Many conservatives are looking to Congress to rescind funds already allocated for the law, or to the courts to strike it down. That includes Earnest J. Istook Jr., a former GOP congressman from Oklahoma who is now a fellow at the Heritage Foundation.

Istook says 85 percent of Americans who mostly have coverage through their employers will pay more to help cover 32 million uninsured. Medicaid will be expanded, but federal subsidies will end eventually and leave the states and their taxpayers "on the hook" again, he said.

Supporters acknowledge that costs must be brought down for the system to work. But Sharfstein said that "access to health care and cost savings don't have to be mutually exclusive."

He points to programs that can improve care and cut costs in Maryland, some encouraged or funded by the federal government as part of the reform law. Those efforts include a pilot that pays primary care doctors extra to keep their patients healthy and out of the hospital.

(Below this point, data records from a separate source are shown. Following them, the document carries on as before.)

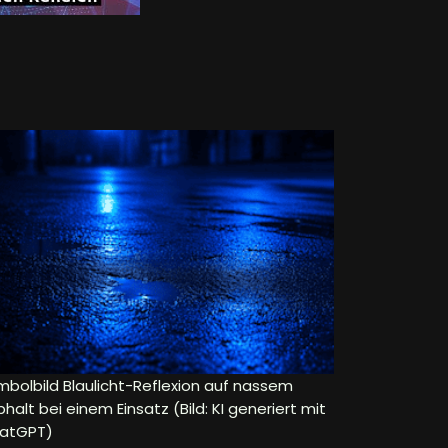
mbolbild Blaulicht-Reflexion auf nassem
halt bei einem Einsatz (Bild: KI generiert mit
atGPT)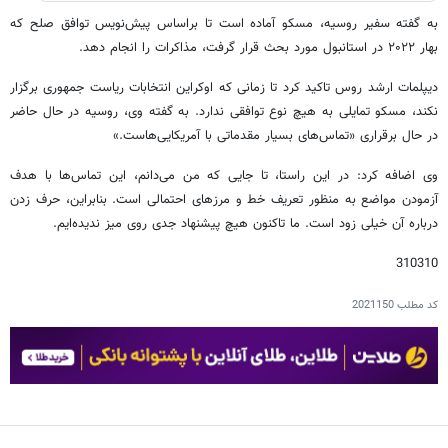
به گفته سفیر روسیه، مسکو آماده است تا براساس پیش‌نویس توافق صلح که
بهار ۲۰۲۲ در استانبول مورد بحث قرار گرفت، مذاکرات را انجام دهد.
دیپلمات ارشد روس تاکید کرد تا زمانی که اوکراین انتخابات ریاست جمهوری برگزار
نکند، مسکو تمایلی به هیچ نوع توافقی ندارد. به گفته وی، روسیه در حال حاضر
در حال برقراری «تماس‌های بسیار مقدماتی با آمریکایی‌هاست.»
وی اضافه کرد: در این راستا، تا جایی که من می‌دانم، این تماس‌ها با هدف
آزمودن مواضع به منظور تعریف خط و مرزهای احتمالی است. بنابراین، حرف زدن
درباره آن خیلی زود است. ما تاکنون هیچ پیشنهاد جدی روی میز ندیده‌ایم.
310310
کد مطلب
2021150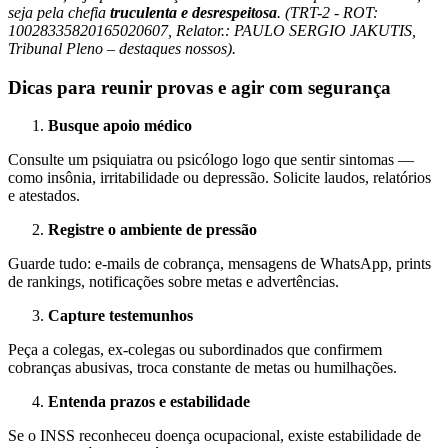
seja pela chefia
truculenta e desrespeitosa
. (TRT-2 - ROT:
10028335820165020607, Relator.: PAULO SERGIO JAKUTIS,
Tribunal Pleno – destaques nossos).
Dicas para reunir provas e agir com segurança
Busque apoio médico
Consulte um psiquiatra ou psicólogo logo que sentir sintomas —
como insônia, irritabilidade ou depressão. Solicite laudos, relatórios
e atestados.
Registre o ambiente de pressão
Guarde tudo: e‑mails de cobrança, mensagens de WhatsApp, prints
de rankings, notificações sobre metas e advertências.
Capture testemunhos
Peça a colegas, ex-colegas ou subordinados que confirmem
cobranças abusivas, troca constante de metas ou humilhações.
Entenda prazos e estabilidade
Se o INSS reconheceu doença ocupacional, existe estabilidade de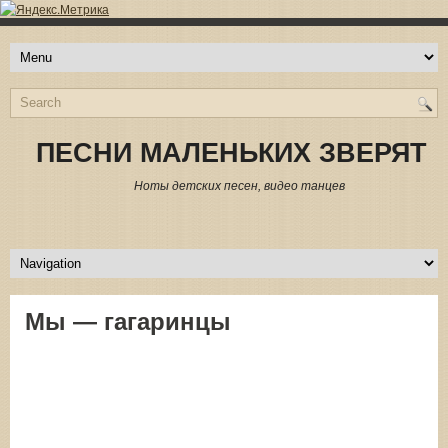
ПЕСНИ МАЛЕНЬКИХ ЗВЕРЯТ
Ноты детских песен, видео танцев
Мы — гагаринцы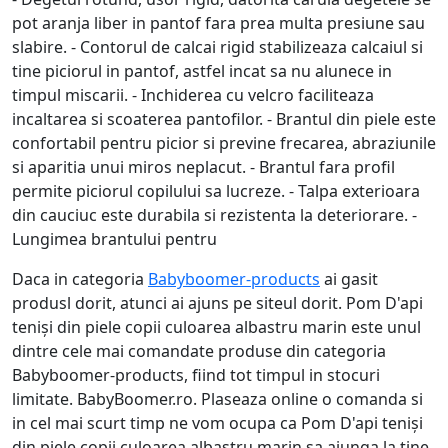
pot aranja liber in pantof fara prea multa presiune sau
slabire. - Contorul de calcai rigid stabilizeaza calcaiul si
tine piciorul in pantof, astfel incat sa nu alunece in
timpul miscarii. - Inchiderea cu velcro faciliteaza
incaltarea si scoaterea pantofilor. - Brantul din piele este
confortabil pentru picior si previne frecarea, abraziunile
si aparitia unui miros neplacut. - Brantul fara profil
permite piciorul copilului sa lucreze. - Talpa exterioara
din cauciuc este durabila si rezistenta la deteriorare. -
Lungimea brantului pentru
Daca in categoria
Babyboomer-products
ai gasit
produsl dorit, atunci ai ajuns pe siteul dorit. Pom D'api
teniși din piele copii culoarea albastru marin este unul
dintre cele mai comandate produse din categoria
Babyboomer-products, fiind tot timpul in stocuri
limitate. BabyBoomer.ro. Plaseaza online o comanda si
in cel mai scurt timp ne vom ocupa ca Pom D'api teniși
din piele copii culoarea albastru marin sa ajunga la tine.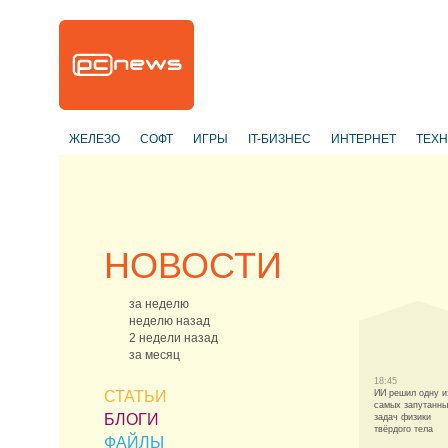
ЖЕЛЕЗО
СОФТ
ИГРЫ
IT-БИЗНЕС
ИНТЕРНЕТ
ТЕХ
НОВОСТИ
за неделю
неделю назад
2 недели назад
за месяц
18:45
СТАТЬИ
ИИ решил одну и
самых запутанн
БЛОГИ
задач физики
твёрдого тела
ФАЙЛЫ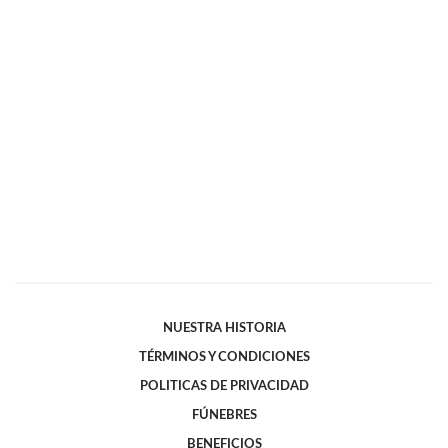
NUESTRA HISTORIA
TÉRMINOS Y CONDICIONES
POLITICAS DE PRIVACIDAD
FÚNEBRES
BENEFICIOS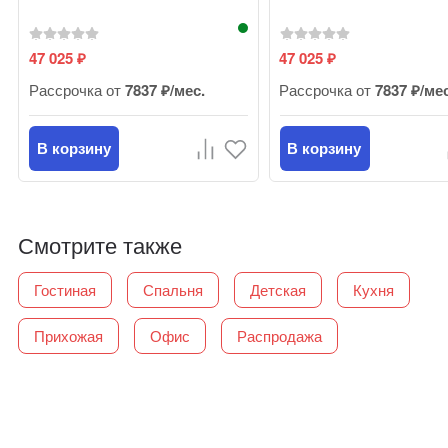
47 025
47 025
₽
₽
Рассрочка от
7837 ₽/мес.
Рассрочка от
7837 ₽/ме
В корзину
В корзину
Смотрите также
Гостиная
Спальня
Детская
Кухня
Прихожая
Офис
Распродажа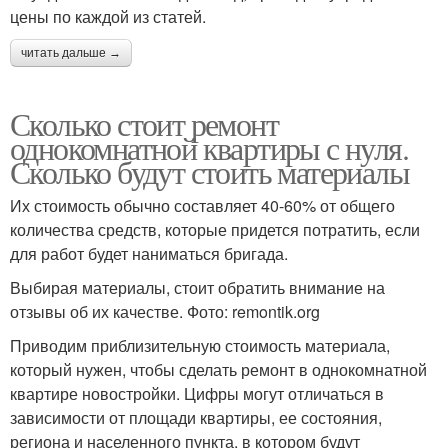
цены по каждой из статей.
читать дальше →
Сколько стоит ремонт
однокомнатной квартиры с нуля.
Сколько будут стоить материалы
Их стоимость обычно составляет 40-60% от общего
количества средств, которые придется потратить, если
для работ будет наниматься бригада.
Выбирая материалы, стоит обратить внимание на
отзывы об их качестве. Фото: remontik.org
Приводим приблизительную стоимость материала,
который нужен, чтобы сделать ремонт в однокомнатной
квартире новостройки. Цифры могут отличаться в
зависимости от площади квартиры, ее состояния,
региона и населенного пункта, в котором будут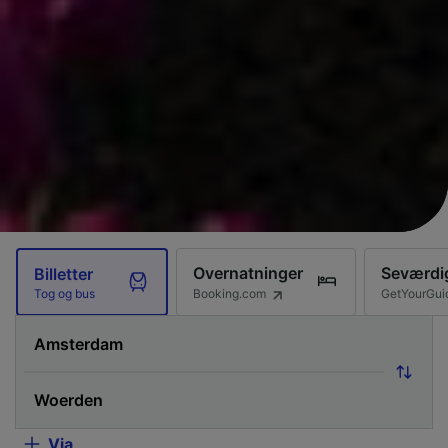
Overnatninger
Seværdi
Billetter
Booking.com
GetYourGui
Tog og bus
Via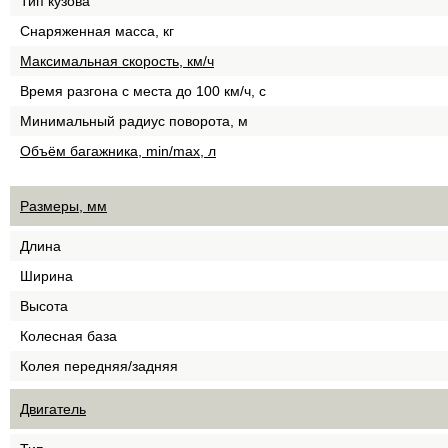
Тип кузова
Снаряженная масса, кг
Максимальная скорость, км/ч
Время разгона с места до 100 км/ч, с
Минимальный радиус поворота, м
Объём багажника, min/max, л
Размеры, мм
Длина
Ширина
Высота
Колесная база
Колея передняя/задняя
Двигатель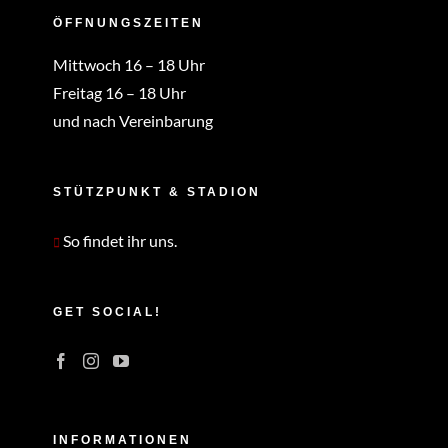
ÖFFNUNGSZEITEN
Mittwoch 16 – 18 Uhr
Freitag 16 – 18 Uhr
und nach Vereinbarung
STÜTZPUNKT & STADION
So findet ihr uns.
GET SOCIAL!
INFORMATIONEN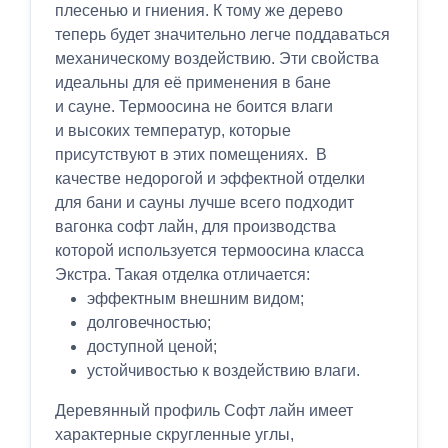
плесенью и гниения. К тому же дерево
теперь будет значительно легче поддаваться
механическому воздействию. Эти свойства
идеальны для её применения в бане
и сауне. Термоосина не боится влаги
и высоких температур, которые
присутствуют в этих помещениях. В
качестве недорогой и эффектной отделки
для бани и сауны лучше всего подходит
вагонка софт лайн, для производства
которой используется термоосина класса
Экстра. Такая отделка отличается:
эффектным внешним видом;
долговечностью;
доступной ценой;
устойчивостью к воздействию влаги.
Деревянный профиль Софт лайн имеет
характерные скругленные углы,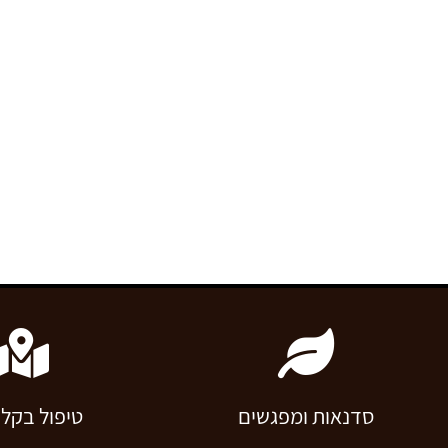
אני מעבירה שיעו
כמו גם במפגשים מקוונים – ומציעה בנוסף גם טיפולים פרט
והדרכה בנושא צ’י קונג ורפואה סינית.
מזמינה אותך לפנות אלי בעזרת הטופס הבא. אני תמיד 
ולענות לכל שאלה והצעה.
סדנאות ומפגשים
טיפול בקלי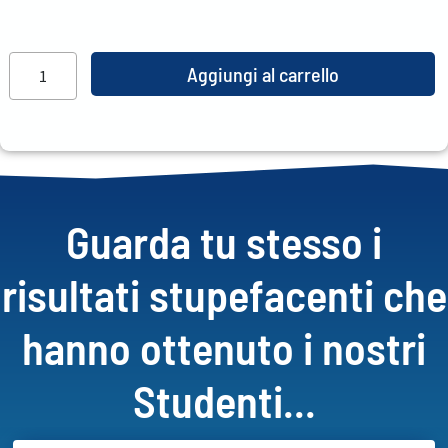
Aggiungi al carrello
Guarda tu stesso i
risultati stupefacenti che
hanno ottenuto i nostri
Studenti...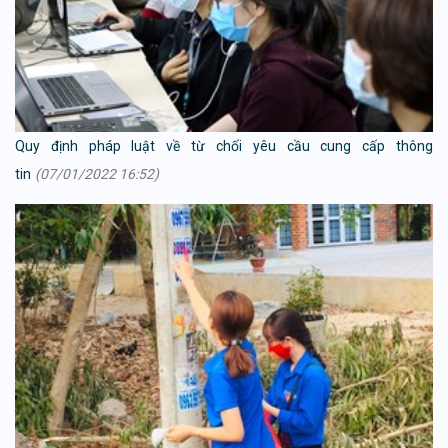
Quy định pháp luật về từ chối yêu cầu cung cấp thông
tin
(07/01/2022 16:52)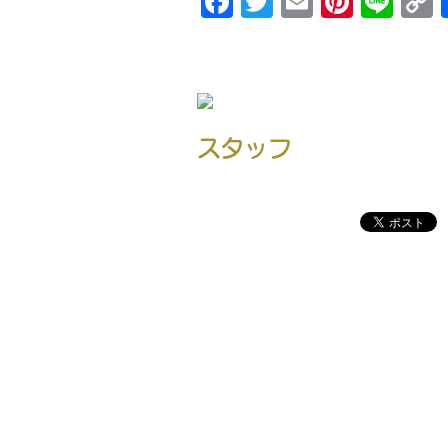
Facebook
Twitter
Email
Pinte
Lin
スタッフ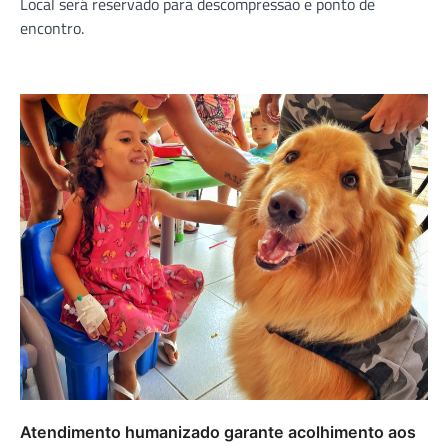
Local será reservado para descompressão e ponto de
encontro.
Atendimento humanizado garante acolhimento aos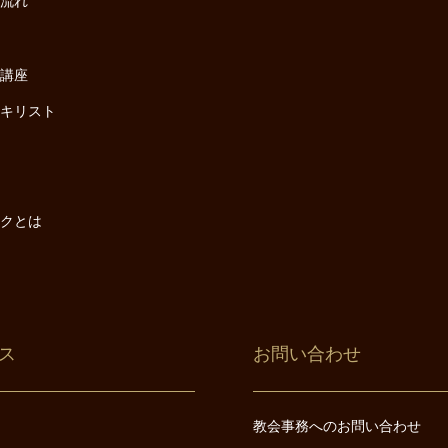
の流れ
座
け講座
・キリスト
は
は
ックとは
ス
お問い合わせ
教会事務へのお問い合わせ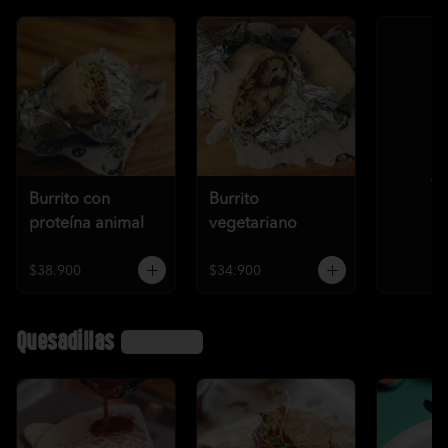
Ve
Burrito con
Burrito
proteína animal
vegetariano
$38.900
$34.900
Quesadillas
Ver más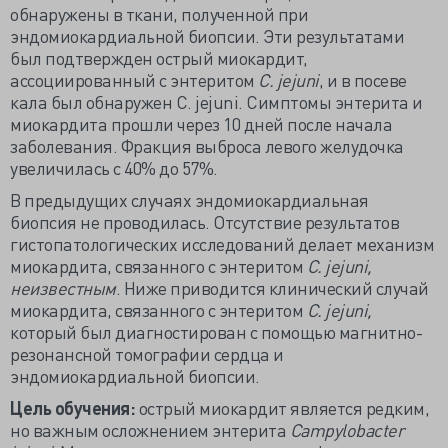
обнаружены в ткани, полученной при
эндомиокардиальной биопсии. Эти результатами
был подтвержден острый миокардит,
ассоциированный с энтеритом
C. jejuni
, и в посеве
кала был обнаружен C. jejuni. Симптомы энтерита и
миокардита прошли через 10 дней после начала
заболевания. Фракция выброса левого желудочка
увеличилась с 40% до 57%.
В предыдущих случаях эндомиокардиальная
биопсия не проводилась. Отсутствие результатов
гистопатологических исследований делает механизм
миокардита, связанного с энтеритом
C. jejuni,
неизвестным
. Ниже приводится клинический случай
миокардита, связанного с энтеритом
C. jejuni,
который был диагностирован с помощью магнитно-
резонансной томографии сердца и
эндомиокардиальной биопсии.
Цель обучения:
острый миокардит является редким,
но важным осложнением энтерита
Campylobacter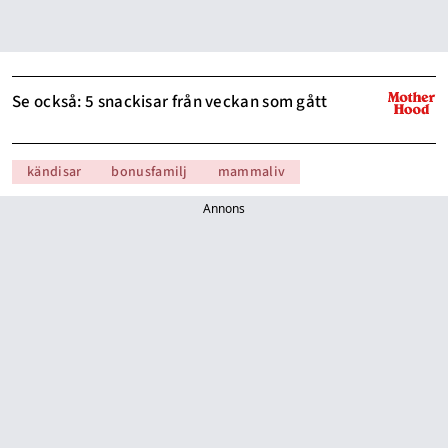
Se också: 5 snackisar från veckan som gått
kändisar
bonusfamilj
mammaliv
Annons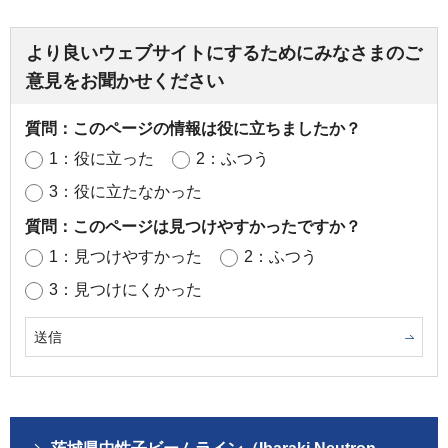
より良いウェブサイトにするためにみなさまのご
意見をお聞かせください
質問：このページの情報は役に立ちましたか？
1：役に立った
2：ふつう
3：役に立たなかった
質問：このページは見つけやすかったですか？
1：見つけやすかった
2：ふつう
3：見つけにくかった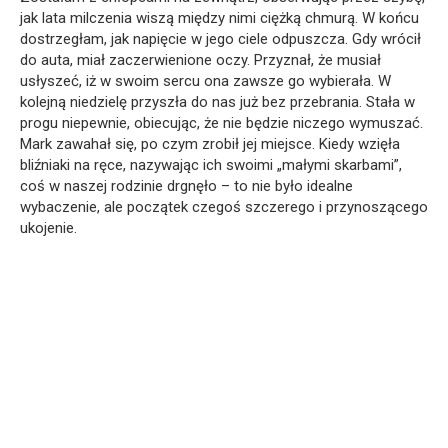
jak lata milczenia wiszą między nimi ciężką chmurą. W końcu
dostrzegłam, jak napięcie w jego ciele odpuszcza. Gdy wrócił
do auta, miał zaczerwienione oczy. Przyznał, że musiał
usłyszeć, iż w swoim sercu ona zawsze go wybierała. W
kolejną niedzielę przyszła do nas już bez przebrania. Stała w
progu niepewnie, obiecując, że nie będzie niczego wymuszać.
Mark zawahał się, po czym zrobił jej miejsce. Kiedy wzięła
bliźniaki na ręce, nazywając ich swoimi „małymi skarbami”,
coś w naszej rodzinie drgnęło – to nie było idealne
wybaczenie, ale początek czegoś szczerego i przynoszącego
ukojenie.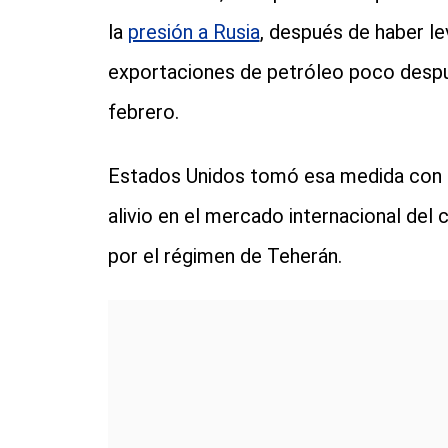
la
presión a Rusia
, después de haber le
exportaciones de petróleo poco después
febrero.
Estados Unidos tomó esa medida con e
alivio en el mercado internacional del
por el régimen de Teherán.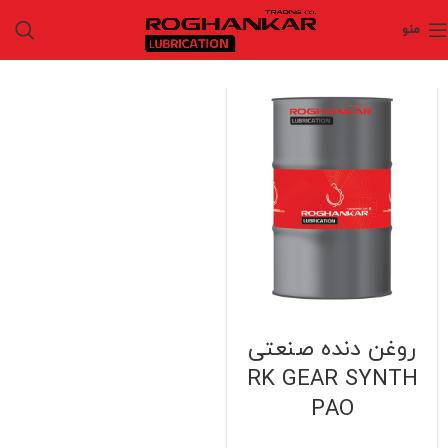
منو
روغن دنده صنعتی
RK GEAR SYNTH
PAO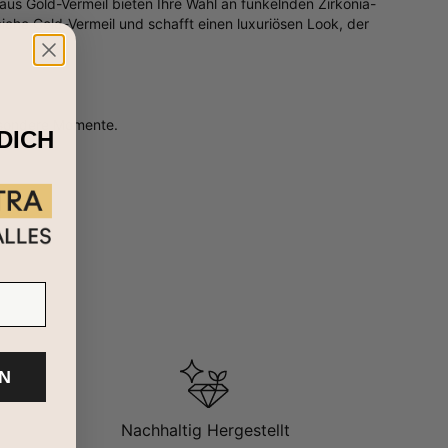
aus Gold-Vermeil bieten Ihre Wahl an funkelnden Zirkonia-
iche Gold-Vermeil und schafft einen luxuriösen Look, der
besondere Momente.
DICH
N
Nachhaltig Hergestellt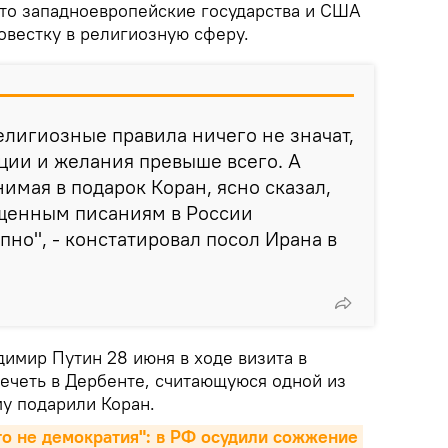
то западноевропейские государства и США
овестку в религиозную сферу.
религиозные правила ничего не значат,
ции и желания превыше всего. А
имая в подарок Коран, ясно сказал,
ященным писаниям в России
пно", - констатировал посол Ирана в
димир Путин 28 июня в ходе визита в
ечеть в Дербенте, считающуюся одной из
му подарили Коран.
то не демократия": в РФ осудили сожжение 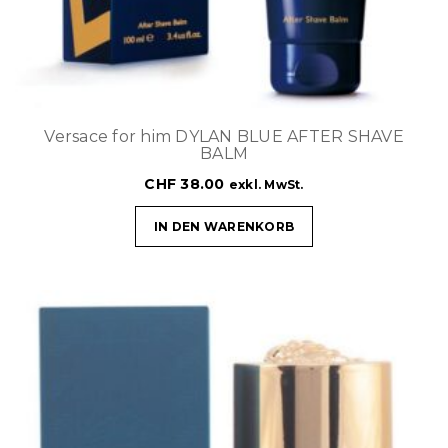
Versace for him DYLAN BLUE AFTER SHAVE
BALM
CHF
38.00
exkl. MwSt.
IN DEN WARENKORB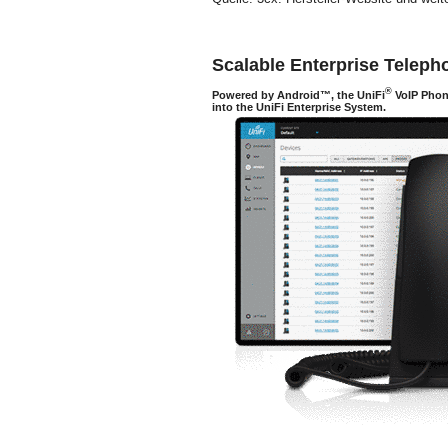
Scalable Enterprise Teleph
®
Powered by Android™, the UniFi
VoIP Phone
into the UniFi Enterprise System.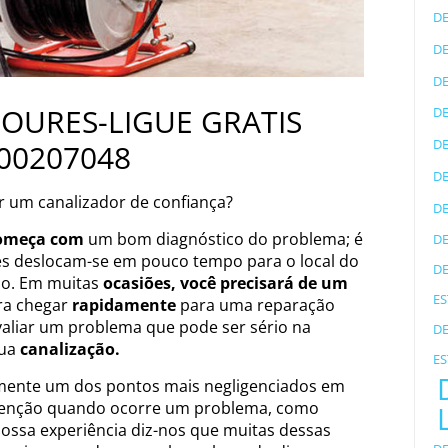
D
D
D
OURES-LIGUE GRATIS
D
D
00207048
D
r um canalizador de confiança?
D
omeça com
um bom diagnóstico do problema; é
D
es deslocam-se em pouco tempo para o local do
D
-lo. Em muitas
ocasiões, você precisará de um
ES
a chegar
rapidamente
para uma reparação
aliar um problema que pode ser sério na
D
ua
canalização
.
ES
emente um dos pontos mais negligenciados em
tenção quando ocorre um problema, como
ossa experiência diz-nos que muitas dessas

One person who has benefited from the law says the health reform debate shouldn't be solely about costs. Jamal Lee, a Baltimore resident and owner of a four-person Laurel audio production and lighting company, says he was "disgusted" that he couldn't afford insurance.

He recently bought coverage for his Breasia Studios employees for about $170 a month per employee using federal benefits. Past quotes were for $400-$600 per employee and not affordable, he said.

In general, Lee says, health care reform means no one goes bankrupt because of an illness or has to work into retirement to pay for care.

"If I'm able to provide health care to my employees, they will be happier and healthier and maybe working harder," he said. "Maybe this becomes a more attractive place to work, and because this benefits my bottom line, it allows me to create a new position."

And those on both sides of the debate will be watching to see if he does.